┌─ EXTRACTED ENTRIES
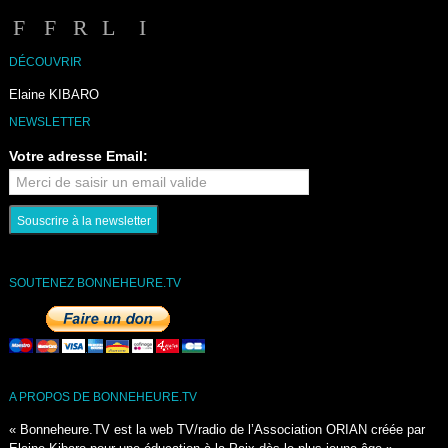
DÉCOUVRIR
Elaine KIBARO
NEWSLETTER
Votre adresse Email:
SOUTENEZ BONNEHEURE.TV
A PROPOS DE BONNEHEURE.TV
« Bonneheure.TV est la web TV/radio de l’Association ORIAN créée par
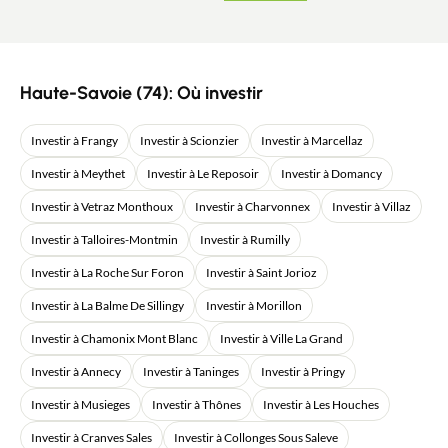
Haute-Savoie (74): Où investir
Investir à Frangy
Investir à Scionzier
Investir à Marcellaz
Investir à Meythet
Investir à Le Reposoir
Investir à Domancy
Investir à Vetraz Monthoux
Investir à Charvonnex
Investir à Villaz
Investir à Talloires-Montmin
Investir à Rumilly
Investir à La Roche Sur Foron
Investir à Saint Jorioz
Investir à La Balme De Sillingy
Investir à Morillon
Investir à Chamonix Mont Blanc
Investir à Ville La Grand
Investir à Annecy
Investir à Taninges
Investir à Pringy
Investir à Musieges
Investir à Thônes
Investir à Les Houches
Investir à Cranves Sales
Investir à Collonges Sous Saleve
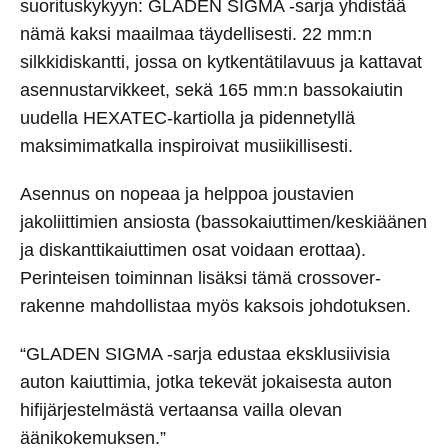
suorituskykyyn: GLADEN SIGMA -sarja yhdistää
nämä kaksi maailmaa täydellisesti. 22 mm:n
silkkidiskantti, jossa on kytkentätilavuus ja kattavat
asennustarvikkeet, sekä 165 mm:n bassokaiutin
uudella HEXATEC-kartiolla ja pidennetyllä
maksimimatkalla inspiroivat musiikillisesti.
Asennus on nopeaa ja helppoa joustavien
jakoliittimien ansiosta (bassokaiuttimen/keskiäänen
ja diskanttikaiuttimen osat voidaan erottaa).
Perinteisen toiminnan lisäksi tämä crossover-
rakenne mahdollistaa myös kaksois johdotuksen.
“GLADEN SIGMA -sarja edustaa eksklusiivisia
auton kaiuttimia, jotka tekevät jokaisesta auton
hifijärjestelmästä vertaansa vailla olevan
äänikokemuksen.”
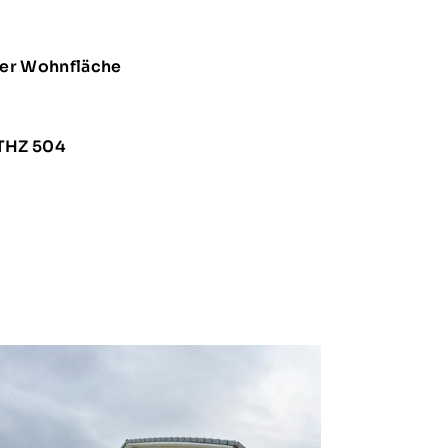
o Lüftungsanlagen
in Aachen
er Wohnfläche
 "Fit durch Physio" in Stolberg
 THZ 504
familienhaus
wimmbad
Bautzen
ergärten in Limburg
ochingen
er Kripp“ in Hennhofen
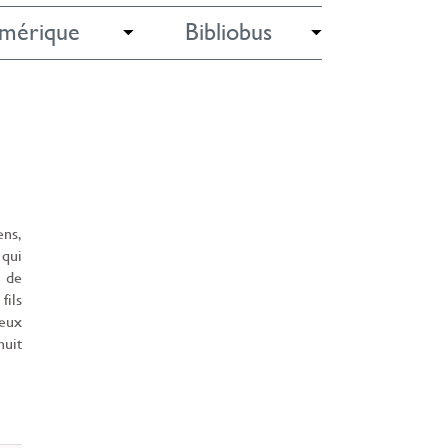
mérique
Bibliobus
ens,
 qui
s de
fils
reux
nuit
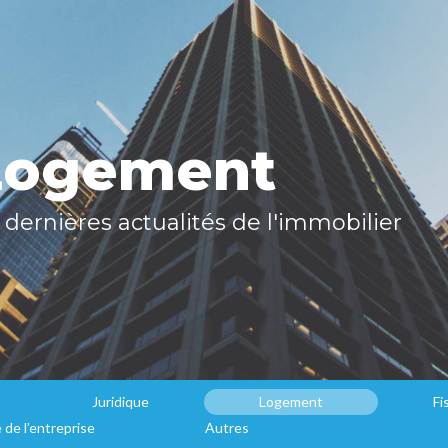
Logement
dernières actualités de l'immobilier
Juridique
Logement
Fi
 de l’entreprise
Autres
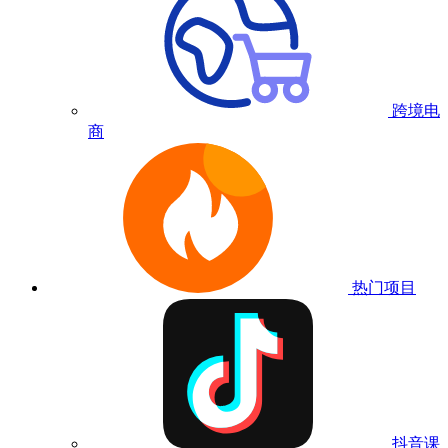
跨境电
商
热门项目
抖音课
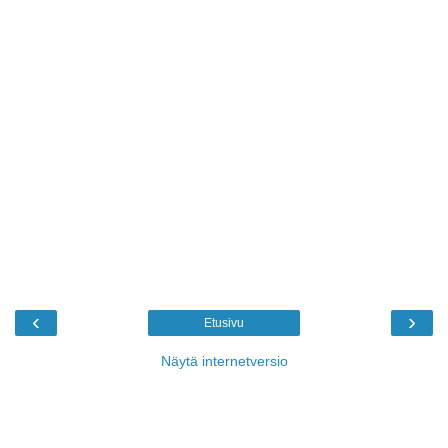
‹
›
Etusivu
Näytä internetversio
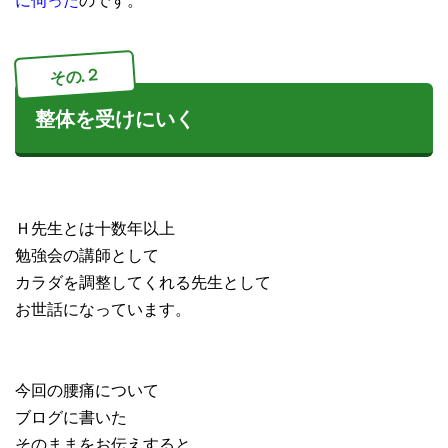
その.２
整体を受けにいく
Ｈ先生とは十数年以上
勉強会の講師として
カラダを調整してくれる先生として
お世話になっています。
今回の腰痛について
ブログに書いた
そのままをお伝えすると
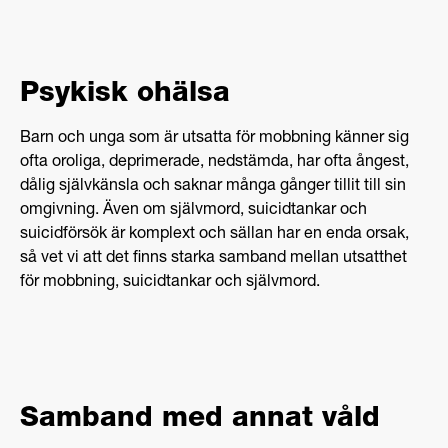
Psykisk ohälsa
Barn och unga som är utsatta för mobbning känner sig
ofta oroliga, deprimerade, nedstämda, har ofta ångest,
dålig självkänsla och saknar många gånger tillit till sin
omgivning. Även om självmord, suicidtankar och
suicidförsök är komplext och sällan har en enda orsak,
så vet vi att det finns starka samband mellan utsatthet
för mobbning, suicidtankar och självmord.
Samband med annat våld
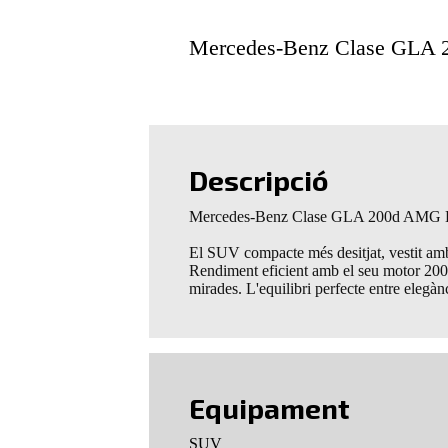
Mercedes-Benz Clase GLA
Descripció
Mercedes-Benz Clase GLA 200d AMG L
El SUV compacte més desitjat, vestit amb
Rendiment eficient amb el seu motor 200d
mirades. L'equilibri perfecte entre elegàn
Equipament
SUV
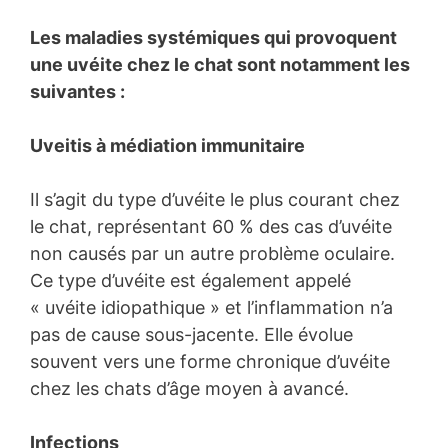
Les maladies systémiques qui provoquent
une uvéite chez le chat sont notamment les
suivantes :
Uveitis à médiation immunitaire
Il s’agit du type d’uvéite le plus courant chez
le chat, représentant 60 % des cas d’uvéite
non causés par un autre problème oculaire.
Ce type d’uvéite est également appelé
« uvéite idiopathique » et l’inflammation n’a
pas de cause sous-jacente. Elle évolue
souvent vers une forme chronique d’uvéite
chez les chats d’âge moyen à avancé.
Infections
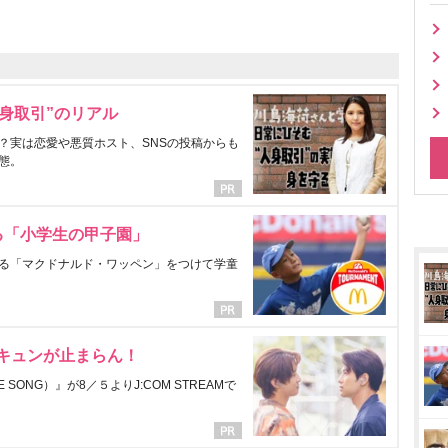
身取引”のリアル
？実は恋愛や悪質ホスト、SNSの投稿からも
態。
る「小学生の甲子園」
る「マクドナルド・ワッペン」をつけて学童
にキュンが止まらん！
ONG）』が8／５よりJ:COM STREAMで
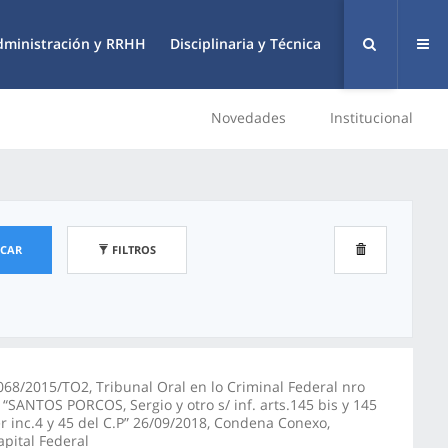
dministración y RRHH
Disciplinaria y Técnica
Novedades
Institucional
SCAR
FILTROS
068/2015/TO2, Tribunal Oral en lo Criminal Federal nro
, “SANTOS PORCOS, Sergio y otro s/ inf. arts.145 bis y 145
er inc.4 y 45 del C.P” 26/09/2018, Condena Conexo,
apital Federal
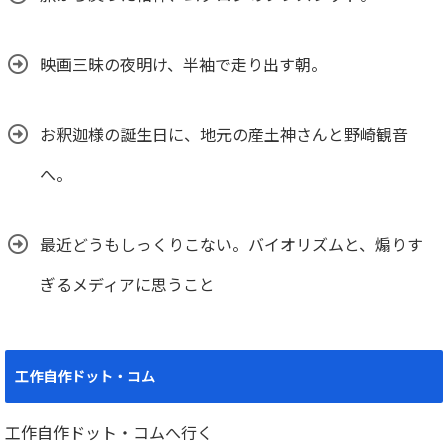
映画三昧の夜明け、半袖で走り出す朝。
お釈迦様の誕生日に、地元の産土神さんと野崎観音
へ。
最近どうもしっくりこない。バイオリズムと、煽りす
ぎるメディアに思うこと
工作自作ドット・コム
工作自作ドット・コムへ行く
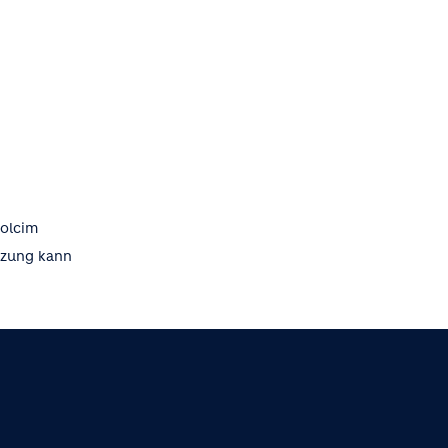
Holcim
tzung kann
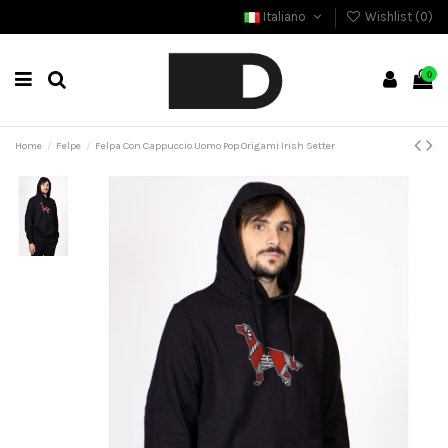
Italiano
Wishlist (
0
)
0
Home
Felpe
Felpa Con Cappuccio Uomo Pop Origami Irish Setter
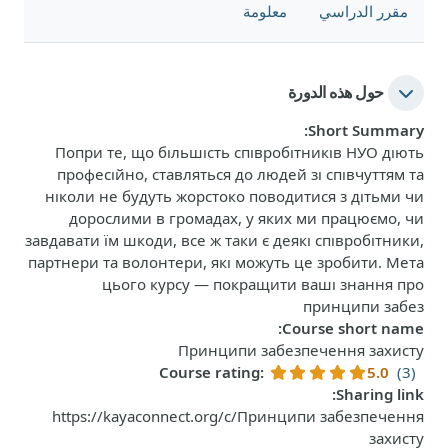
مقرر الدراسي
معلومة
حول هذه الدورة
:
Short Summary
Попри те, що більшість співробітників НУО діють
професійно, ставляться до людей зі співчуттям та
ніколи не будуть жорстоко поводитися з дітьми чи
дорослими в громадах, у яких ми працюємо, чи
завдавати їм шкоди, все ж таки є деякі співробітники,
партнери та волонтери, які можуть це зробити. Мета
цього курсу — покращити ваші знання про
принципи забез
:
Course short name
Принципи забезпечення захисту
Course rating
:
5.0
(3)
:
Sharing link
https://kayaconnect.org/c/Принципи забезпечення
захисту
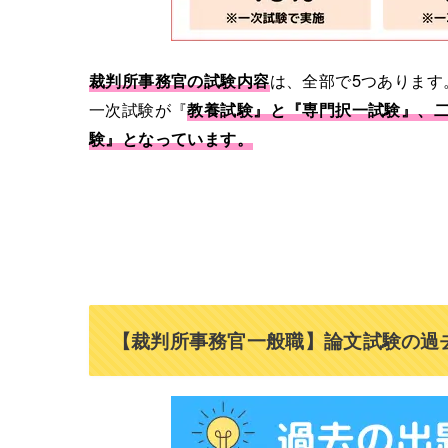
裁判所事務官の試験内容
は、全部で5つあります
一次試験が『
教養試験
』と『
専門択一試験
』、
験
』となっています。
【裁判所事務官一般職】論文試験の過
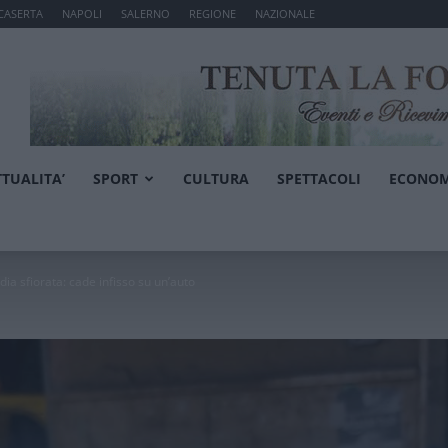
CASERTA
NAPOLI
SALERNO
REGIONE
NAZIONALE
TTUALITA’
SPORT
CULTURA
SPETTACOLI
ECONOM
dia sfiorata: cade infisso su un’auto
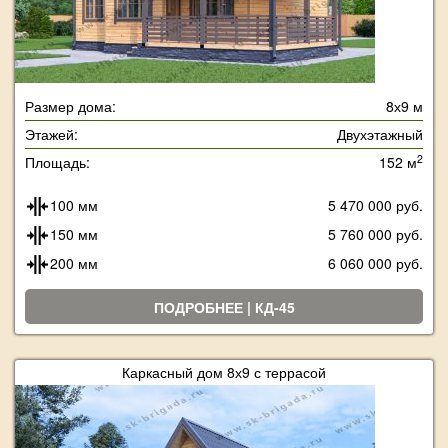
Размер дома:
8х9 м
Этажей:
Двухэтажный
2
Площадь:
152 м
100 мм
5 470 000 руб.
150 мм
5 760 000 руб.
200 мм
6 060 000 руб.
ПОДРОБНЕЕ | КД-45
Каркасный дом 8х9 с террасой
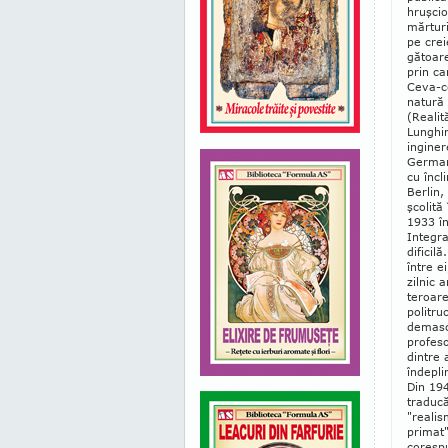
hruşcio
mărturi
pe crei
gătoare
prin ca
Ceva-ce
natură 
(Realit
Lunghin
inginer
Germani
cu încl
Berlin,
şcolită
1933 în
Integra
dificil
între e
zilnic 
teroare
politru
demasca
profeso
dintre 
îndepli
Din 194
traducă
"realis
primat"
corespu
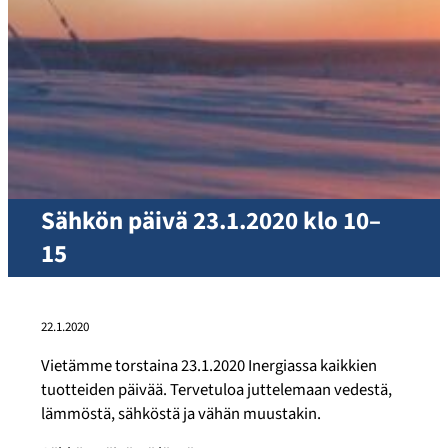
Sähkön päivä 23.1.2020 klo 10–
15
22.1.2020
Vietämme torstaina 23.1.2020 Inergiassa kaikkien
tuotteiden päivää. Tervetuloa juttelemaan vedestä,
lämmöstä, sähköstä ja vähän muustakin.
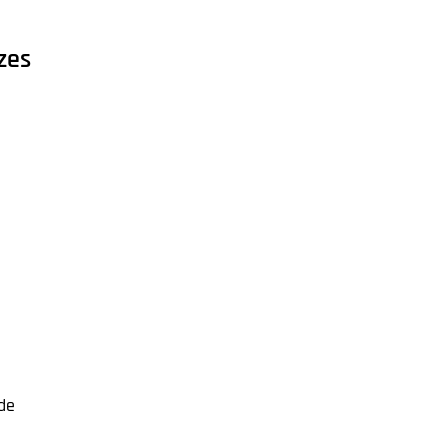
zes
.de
└─
Copy out the stretch of the material from the line containing "Haute-Savoie (74): Où investir" through the line containing "Investir à Musieges", keeping every line as it appears.

▸ WRITTEN SOLUTION
Haute-Savoie (74): Où investir
Investir à Frangy
Investir à Scionzier
Investir à Marcellaz
Investir à Meythet
Investir à Le Reposoir
Investir à Domancy
Investir à Vetraz Monthoux
Investir à Charvonnex
Investir à Villaz
Investir à Talloires-Montmin
Investir à Rumilly
Investir à La Roche Sur Foron
Investir à Saint Jorioz
Investir à La Balme De Sillingy
Investir à Morillon
Investir à Chamonix Mont Blanc
Investir à Ville La Grand
Investir à Annecy
Investir à Taninges
Investir à Pringy
Investir à Musieges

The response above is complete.